Know anybody who wants a #2 portable? My Gram is trying to sell Pap's.... It even has the original 'porcupine' boiler.








Here's his old #3 traction rig. The guy who bought it is putting a new firebox in it.









I can also take pictures of my live steam 1:12 scale model portable Keystone if there's interest.


----------



## Semper Vaporo (Jan 2, 2008)

I'm headed out the door in a few minutes to go to Thresher's... but, yes, I'd love to see your 1:12 scale model... (and I bet there are others that would like to see it to!)


----------



## Ray Dunakin (Jan 6, 2008)

I would love to see pics of your Keystone model! I'd also like to see larger photos of the #3 rig, if possible. I'm planning to build a Keystone model myself someday.


----------



## Mik (Jan 2, 2008)

I hope you guys aren't TOO disappointed. I built this thing something like 20 years ago. The engine is a PM Research #2AM, The boiler is scratchbuilt from 3" copper. The cast iron wheels are from that company that makes carbide cannons (only source I've found for the 5" ones). The gears are from an old hand crank telephone generator. If I had to do it again today, I'd probably use nylon r/c helicopter ones. The belt is off for replacing (1/2" wide from PMR). I'll probably re-do the steam line and make a decent fire door and new ashpan this winter, and the bail has gone missing, so I need to make another one of those as well. 

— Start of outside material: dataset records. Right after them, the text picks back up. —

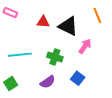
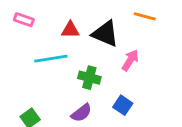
orange line: (97, 15) -> (145, 16), turned -49
cyan line: (20, 55) -> (51, 59), moved

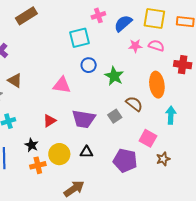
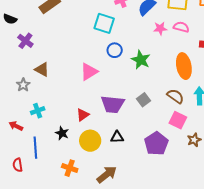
cyan square: (80, 38) -> (104, 23), turned 35
pink triangle: (62, 85) -> (89, 72), turned -36
brown semicircle: (134, 104) -> (175, 96), moved
red triangle: (50, 121) -> (83, 115), moved
purple pentagon: (125, 161) -> (156, 144), turned 30
orange cross: (38, 165) -> (70, 168), moved, turned 35

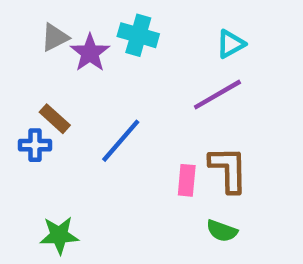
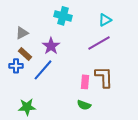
gray triangle: (55, 37) -> (22, 33), moved
purple star: (90, 53) -> (51, 46), moved
blue line: (121, 141) -> (43, 70), moved
green semicircle: (222, 231) -> (84, 105), moved

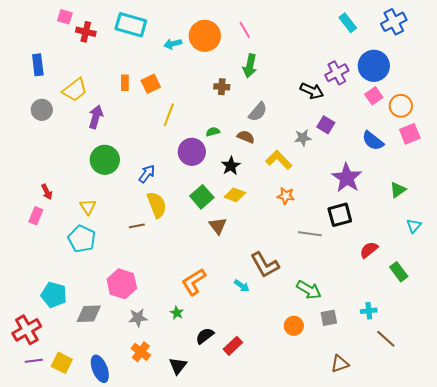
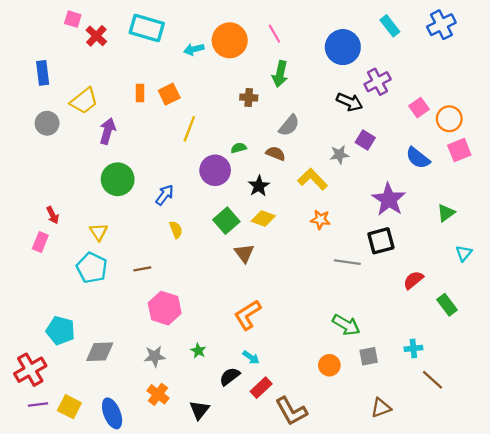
red cross: (86, 32) -> (96, 36), turned 30
blue circle: (374, 66) -> (343, 47), moved
yellow semicircle: (157, 205) -> (176, 230), size x0.6
brown line: (137, 226) -> (142, 269), moved
brown L-shape: (265, 265) -> (291, 411), moved
orange L-shape: (194, 282) -> (248, 315), moved
pink hexagon: (122, 284) -> (165, 308), moved
cyan arrow: (242, 286) -> (251, 357), moved

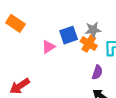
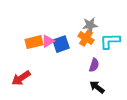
orange rectangle: (15, 23) -> (34, 42), moved, turned -48
blue square: (69, 35) -> (61, 44), moved

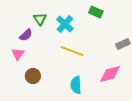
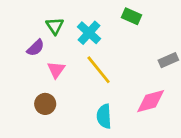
yellow line: (72, 51) -> (99, 70), turned 30
pink triangle: (18, 54) -> (56, 70), moved

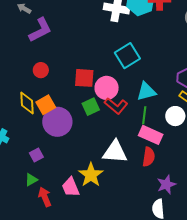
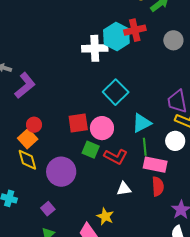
orange square: (46, 105) -> (28, 139), moved
red L-shape: (116, 106) -> (116, 157), moved
green square: (91, 107) -> (91, 150), turned -30
white triangle: (115, 152) -> (124, 189), size x0.6
yellow star: (91, 175) -> (105, 216), size x0.7

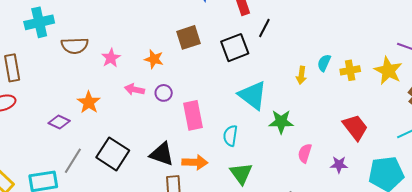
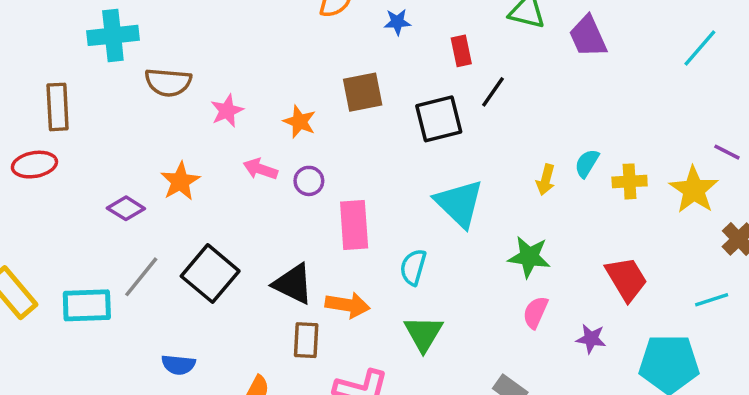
green star: (281, 122) -> (529, 257), moved

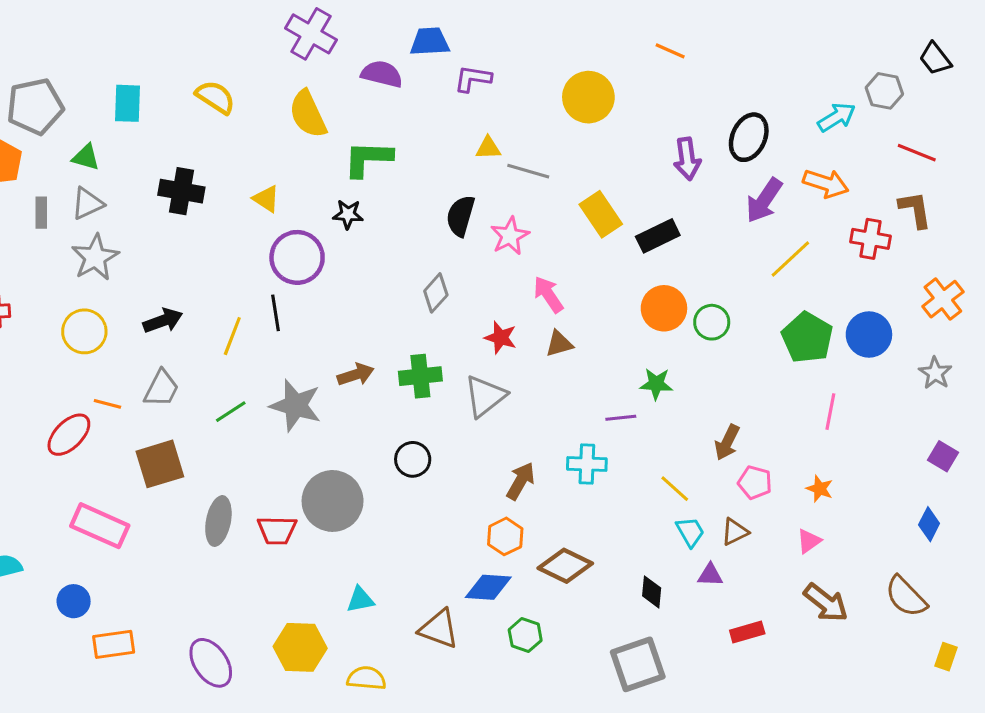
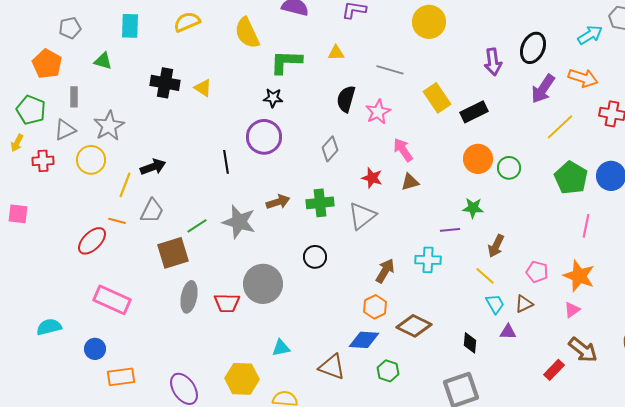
yellow semicircle: (215, 97) -> (187, 22), turned -56
gray pentagon: (35, 106) -> (70, 28), size x0.6
yellow triangle: (488, 148) -> (336, 53), moved
yellow triangle: (266, 199) -> (203, 88), moved
gray triangle: (87, 203) -> (65, 130), moved
purple circle: (297, 257) -> (264, 137), moved
yellow circle: (84, 331) -> (91, 160), moved
yellow line: (232, 336) -> (125, 185), moved
brown arrow: (727, 442) -> (496, 246), moved
brown square: (160, 464) -> (173, 253), moved
orange star: (820, 489) -> (579, 276), size x1.8
red rectangle: (747, 632) -> (554, 370), moved, turned -30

I've run it on both air and steam, but never fired the boiler.




























My own private miniature steam show!


----------



## Ray Dunakin (Jan 6, 2008)

Cool model


----------



## Spule 4 (Jan 2, 2008)

I have wanted to go up there, the ex Salzgitter Henschel (CN 27123) is a sister to one here in Tennessee (CN 27125).


----------